Sustaining reliability across a mature, enterprise-scale platform
Nulab has spent over 20 years building collaboration tools trusted by enterprise customers. Two prominent tools include Backlog and Cacoo. Backlog serves 15,000+ paid organizations and Cacoo supports 4M+ users.
At the core of Nulab’s ecosystem are two foundational platform services: Nulab Account, which handles unified authentication and billing across every Nulab product, and Nulab Pass, which enforces organization-wide security and access controls. Together they run on 50+ services, 1,500+ containers, 300+ hosts, and 35+ AWS accounts.
Despite this vast infrastructure, a small SRE team is responsible for the shared platform every Nulab service depends on. Hisatomo Futahashi, Principal Engineer at Nulab, handles monitoring, incident response, and platform health across the full stack. Given the team’s limited size relative to the platform’s scale, Nulab began looking for ways to multiply engineering capacity and extend what one person could do.
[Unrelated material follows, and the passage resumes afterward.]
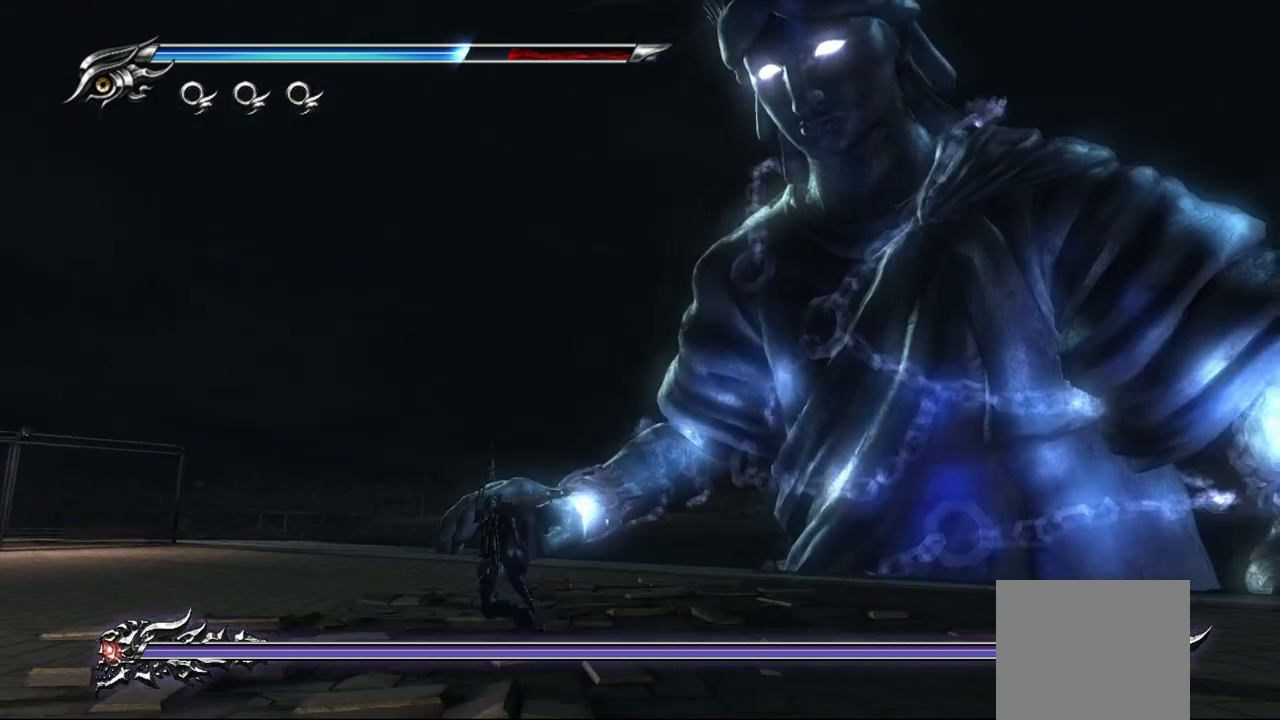
{"buttons": ["L1"], "left_stick": "center", "right_stick": "center", "events": []}
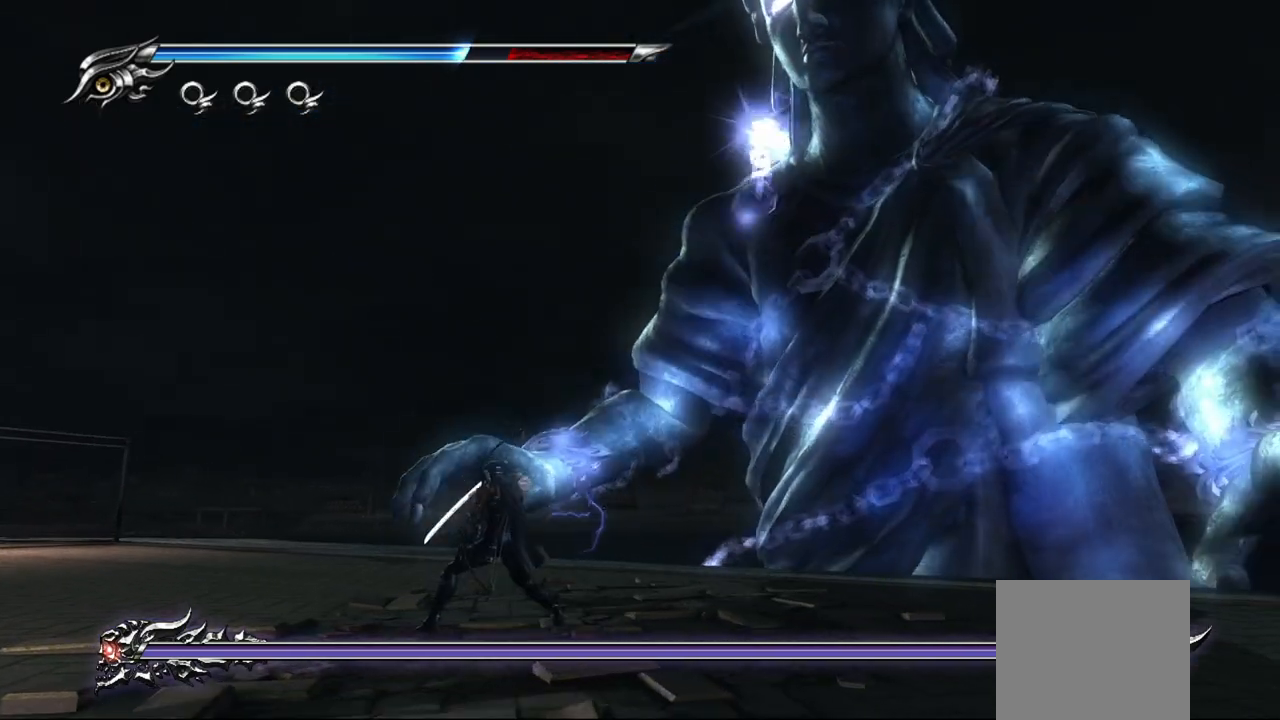
{"buttons": [], "left_stick": "up-left", "right_stick": "center", "events": [[50, "left_stick", "up-left"], [333, "CROSS", "down"], [467, "CROSS", "up"], [467, "L1", "up"]]}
Accelerating investigations with AI-powered SRE
To address these challenges, Nulab adopted Bits AI SRE. Futahashi integrated Bits AI SRE into Nulab’s monitoring workflow. When alerts come in, engineers trigger Bits investigations from Slack. Bits became a force multiplier almost immediately, enabling faster and more consistent investigations.
During a real-world incident, a late-night DDoS attack was investigated and understood in just four minutes, even while processing massive volumes of telemetry. “Investigations often finish with just Bits now,” says Futahashi. “I don’t even open AWS Console or Terminal anymore.”
Bits analyzes logs, traces, and metrics together, mirroring how experienced SREs troubleshoot systems. It identifies patterns, surfaces anomalies, and provides clear conclusions without requiring deep prior context. This allows Nulab’s small SRE team to move from manual triage to guided, AI-assisted investigations, reducing cognitive load.
“Investigations often finish with just Bits now,” says Futahashi. “I don't even open AWS Console or Terminal anymore.”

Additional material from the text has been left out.